PS: Yes, $uploads['basedir'] contains mixed directory separators. That's another thing.

Attachments (4)

36308.diff (1.0 KB) - added by stevenlinx 4 years ago.
36308.2.diff (723 bytes) - added by stevenlinx 4 years ago.
36308.3.diff (2.7 KB) - added by stevenlinx 3 years ago.
36308.4.diff (4.0 KB) - added by birgire 3 years ago.

Download all attachments as: .zip

Change History (16)

#1 @SergeyBiryukov
5 years ago

  • Component changed from General to Media

This ticket was mentioned in Slack in #core-media by desrosj. View the logs.

4 years ago

#3 @desrosj
4 years ago

  • Keywords needs-patch needs-unit-tests good-first-bug added

As noted above, related #24824.

4 years ago

#4 @stevenlinx
4 years ago

  • Keywords has-patch added; needs-patch removed

#5 @birgire
4 years ago

There is actually a core function called path_is_absolute():


so I wonder why it isn't used in get_attached_file(), like:

if ( ! path_is_absolute( $file ) && ( ( $uploads = wp_get_upload_dir()) && false === $uploads['error'] ) )
        $file = $uploads['basedir'] . "/$file";

In that case path_is_absolute() could be further updated to handle url or normalized paths.

There's also the path_join():


that uses path_is_absolute() internally. This is e.g. used in _wp_upload_dir().

Last edited 4 years ago by birgire (previous) (diff)

4 years ago

#6 @DrewAPicture
3 years ago

  • Owner set to stevenlinx
  • Status changed from new to assigned

Assigning to mark the good-first-bug as "claimed".

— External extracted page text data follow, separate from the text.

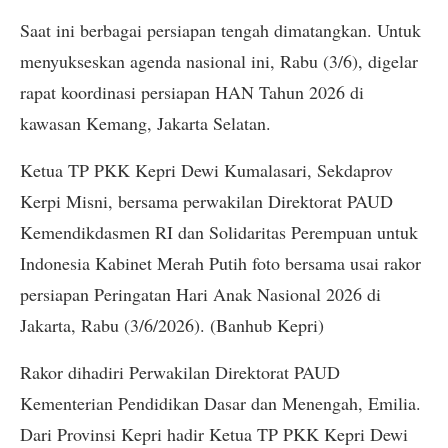
Saat ini berbagai persiapan tengah dimatangkan. Untuk
menyukseskan agenda nasional ini, Rabu (3/6), digelar
rapat koordinasi persiapan HAN Tahun 2026 di
kawasan Kemang, Jakarta Selatan.
Ketua TP PKK Kepri Dewi Kumalasari, Sekdaprov
Kerpi Misni, bersama perwakilan Direktorat PAUD
Kemendikdasmen RI dan Solidaritas Perempuan untuk
Indonesia Kabinet Merah Putih foto bersama usai rakor
persiapan Peringatan Hari Anak Nasional 2026 di
Jakarta, Rabu (3/6/2026). (Banhub Kepri)
Rakor dihadiri Perwakilan Direktorat PAUD
Kementerian Pendidikan Dasar dan Menengah, Emilia.
Dari Provinsi Kepri hadir Ketua TP PKK Kepri Dewi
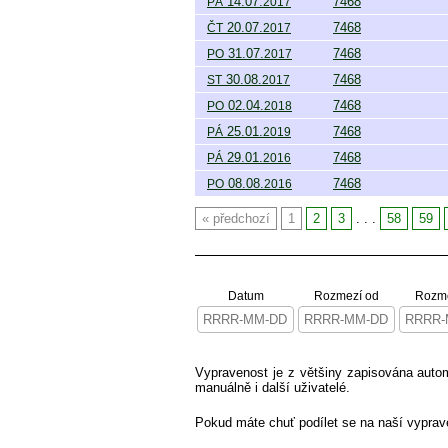
14.07.
7468
PÁ
2017
20.07.
7468
ČT
2017
31.07.
7468
PO
2017
30.08.
7468
ST
2017
02.04.
7468
PO
2018
25.01.
7468
PÁ
2019
29.01.
7468
PÁ
2016
08.08.
7468
PO
2016
předchozí
1
2
3
. . .
58
59
Datum
Rozmezí od
Rozme
Vypravenost je z většiny zapisována aut
manuálně i další uživatelé.
Pokud máte chuť podílet se na naší vyprav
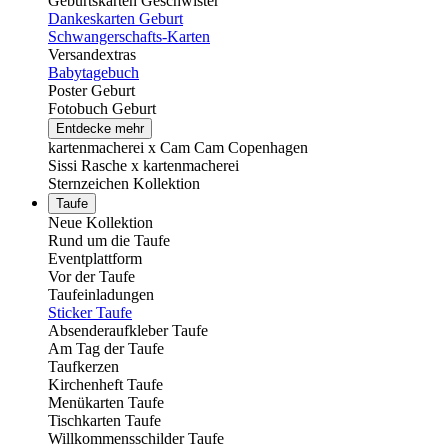
Geburtskarten Geschwister
Dankeskarten Geburt
Schwangerschafts-Karten
Versandextras
Babytagebuch
Poster Geburt
Fotobuch Geburt
Entdecke mehr
kartenmacherei x Cam Cam Copenhagen
Sissi Rasche x kartenmacherei
Sternzeichen Kollektion
Taufe
Neue Kollektion
Rund um die Taufe
Eventplattform
Vor der Taufe
Taufeinladungen
Sticker Taufe
Absenderaufkleber Taufe
Am Tag der Taufe
Taufkerzen
Kirchenheft Taufe
Menükarten Taufe
Tischkarten Taufe
Willkommensschilder Taufe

@stevenlinx Thanks for the patches! It likes we're still in need of unit tests here.

Last edited 3 years ago by DrewAPicture (previous) (diff)

3 years ago

#7 @stevenlinx
3 years ago

  • Keywords has-unit-tests added; needs-unit-tests removed

#8 @birgire
3 years ago

In 36308.4.diff I adjusted 36308.3.diff according to the Coding Standard and added more tests to the test_path_is_absolute() test method.

3 years ago

#9 @stevenlinx
3 years ago

Thanks @birgire


I assume we should also commit ticket #24824 at the same time? since the two are quite related (as noted above).

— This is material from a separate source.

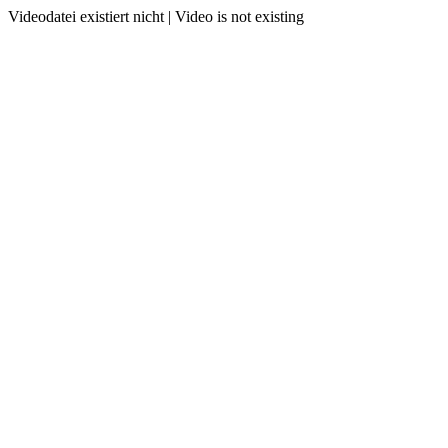
Videodatei existiert nicht | Video is not existing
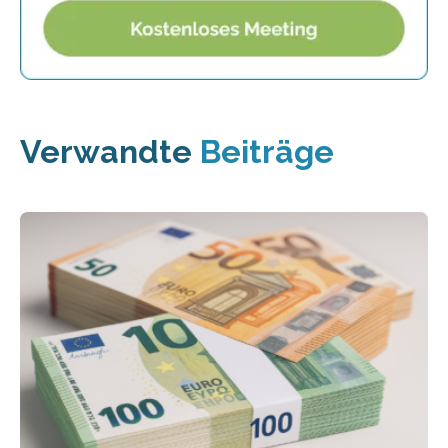
Verwandte
Beiträge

This ticket was mentioned in Slack in #gdpr-compliance by allendav. View the logs.

3 years ago

This ticket was mentioned in Slack in #core by sergey. View the logs.

2 weeks ago

#12 @SergeyBiryukov
2 weeks ago

  • Milestone changed from Awaiting Review to 5.9
Note: See TracTickets for help on using tickets.